To make a fake, it is necessary to have the talent to paint while knowing how to identify the artist's life and work who will be plagiarized to thwart the questions of an expert, which is not given to everybody.

However, unless they are formidable in business, counterfeiters do not always have all the assets in hand to carry out their dishonest business. Once they have executed a fake, they have to go in search of naive people to sell it but having for the most part an artist's soul, they find it difficult to put themselves in the shoes of a Legros.

To sell a fake, it is tnecessary to have a strong character to deceive amateurs. Most of the time, counterfeiters find themselves in an impasse and often get rid of their plagiarism at a low price in favor of the first client.

Some great people in this world did not hesitate to indulge in misconduct, such as Pope Clement VII who allowed himself to have a copy of the portrait of Leo X made by Raphael by offering it to Frederick II Gonzague all by making him believe that it was the original work. It should be remembered that the counterfeit traffic would not be what it is without the intervention of characters with a twisted mind who have the gift of scheming and who take advantage of people's naivete. It is was notably the case with PR, a very likable-looking character who gradually ended up leaving the path of honesty to devote himself to the art of swindling.

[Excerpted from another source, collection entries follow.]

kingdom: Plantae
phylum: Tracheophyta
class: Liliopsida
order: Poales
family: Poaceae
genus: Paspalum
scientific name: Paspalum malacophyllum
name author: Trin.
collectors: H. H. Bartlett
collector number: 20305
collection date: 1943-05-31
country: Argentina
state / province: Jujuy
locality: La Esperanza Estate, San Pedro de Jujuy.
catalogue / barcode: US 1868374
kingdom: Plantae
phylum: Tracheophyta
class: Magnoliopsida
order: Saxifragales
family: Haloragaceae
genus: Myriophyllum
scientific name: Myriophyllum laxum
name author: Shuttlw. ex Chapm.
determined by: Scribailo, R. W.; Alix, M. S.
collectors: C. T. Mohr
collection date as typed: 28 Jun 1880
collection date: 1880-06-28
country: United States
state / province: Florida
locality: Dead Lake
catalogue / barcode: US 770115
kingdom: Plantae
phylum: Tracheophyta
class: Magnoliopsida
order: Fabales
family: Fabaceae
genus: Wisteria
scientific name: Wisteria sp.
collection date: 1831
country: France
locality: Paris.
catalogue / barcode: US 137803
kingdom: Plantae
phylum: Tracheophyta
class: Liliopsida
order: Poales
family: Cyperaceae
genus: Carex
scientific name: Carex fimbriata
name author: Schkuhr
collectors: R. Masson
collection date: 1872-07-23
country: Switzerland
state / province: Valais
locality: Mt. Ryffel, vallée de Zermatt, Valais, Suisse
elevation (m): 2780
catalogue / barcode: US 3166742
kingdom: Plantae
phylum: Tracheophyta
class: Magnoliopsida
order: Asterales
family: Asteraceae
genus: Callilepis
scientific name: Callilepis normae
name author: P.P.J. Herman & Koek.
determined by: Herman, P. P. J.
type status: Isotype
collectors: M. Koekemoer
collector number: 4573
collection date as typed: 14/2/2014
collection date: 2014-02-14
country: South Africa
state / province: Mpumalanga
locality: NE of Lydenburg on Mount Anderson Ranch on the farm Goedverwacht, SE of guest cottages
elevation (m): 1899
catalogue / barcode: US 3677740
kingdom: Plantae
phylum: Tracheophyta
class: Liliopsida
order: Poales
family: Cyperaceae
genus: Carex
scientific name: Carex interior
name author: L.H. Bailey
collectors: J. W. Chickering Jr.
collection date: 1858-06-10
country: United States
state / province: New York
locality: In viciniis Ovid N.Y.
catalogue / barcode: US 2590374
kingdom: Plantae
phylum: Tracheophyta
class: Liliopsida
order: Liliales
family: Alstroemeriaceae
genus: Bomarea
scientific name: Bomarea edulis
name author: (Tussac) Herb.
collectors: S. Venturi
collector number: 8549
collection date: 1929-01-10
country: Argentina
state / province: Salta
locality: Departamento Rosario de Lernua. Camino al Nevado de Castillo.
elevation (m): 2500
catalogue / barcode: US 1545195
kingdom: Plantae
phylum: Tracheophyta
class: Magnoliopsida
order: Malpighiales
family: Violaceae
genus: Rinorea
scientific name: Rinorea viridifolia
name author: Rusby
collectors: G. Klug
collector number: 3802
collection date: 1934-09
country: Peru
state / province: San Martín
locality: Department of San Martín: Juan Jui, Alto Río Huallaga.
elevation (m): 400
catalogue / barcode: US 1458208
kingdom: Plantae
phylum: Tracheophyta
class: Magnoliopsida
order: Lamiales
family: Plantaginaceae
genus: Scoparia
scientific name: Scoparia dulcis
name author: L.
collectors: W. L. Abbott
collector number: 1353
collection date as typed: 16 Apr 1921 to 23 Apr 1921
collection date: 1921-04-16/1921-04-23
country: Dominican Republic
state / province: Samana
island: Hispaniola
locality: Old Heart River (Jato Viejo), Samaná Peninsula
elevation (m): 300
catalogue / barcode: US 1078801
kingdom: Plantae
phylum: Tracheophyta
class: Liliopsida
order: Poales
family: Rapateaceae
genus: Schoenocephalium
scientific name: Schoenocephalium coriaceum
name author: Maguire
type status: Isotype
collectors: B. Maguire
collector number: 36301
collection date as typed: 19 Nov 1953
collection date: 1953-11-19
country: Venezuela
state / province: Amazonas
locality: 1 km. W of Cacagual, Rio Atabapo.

Presenting well and playing the role of an executive residing in a beautiful villa located in a rich suburb, married in addition to an attractive young woman very attentive with her children, this formidable character had devised a well-oiled ploy to attract the naive people.

Passing advertisements in newspapers and art magazines, he made his victims believe that he needed to sell part of his impressive collection to build a swimming pool or finance urgent work. To give them confidence, he sold them an authentic work at an attractive price while not failing to entice them in passing by showing them other canvases or quality works of art that he would perhaps sell when needed. To furnish his splendid home, he also did not hesitate to call on merchants from the capital to be entrusted with works that they had difficulty in selling in shops but by making believe that they belonged to him and that they had never appeared on the market,

PR did not fail to frequent merchants at the Hotel Drouot, where he did not hesitate to raise his finger from time to time to bid to the point of arousing the interest of auctioneers with which he had taken the habit to discuss before or after a sale while posing as an important person.

Once he was hooked up, a client would come back to see him and then acquire allegedly authentic works.

He made dozens of victims for more than ten years, but justice was rather slow to put his hand to the collar. In the meantime, the aigrefin even allowed himself to participate as a dealer in major antique fairs while continuing to receive other gogos in his villa. Generous, he offered champagne while his loving wife, a child in her arms, gently joined the conversation to put the visitor more in confidence. Caught up in justice, this specialist in the sale of fakes found himself in prison for five years in early July 2005 while his wife and accomplice was placed under house arrest.

Other crooked brokers are still in business around the world and can hope to have a bright future as long as there are amateurs excited by the idea of ​​buying important works on the cheap. It suffices to remember that the false stones started to circulate from the moment the diamonds were coveted. The same goes for works of art.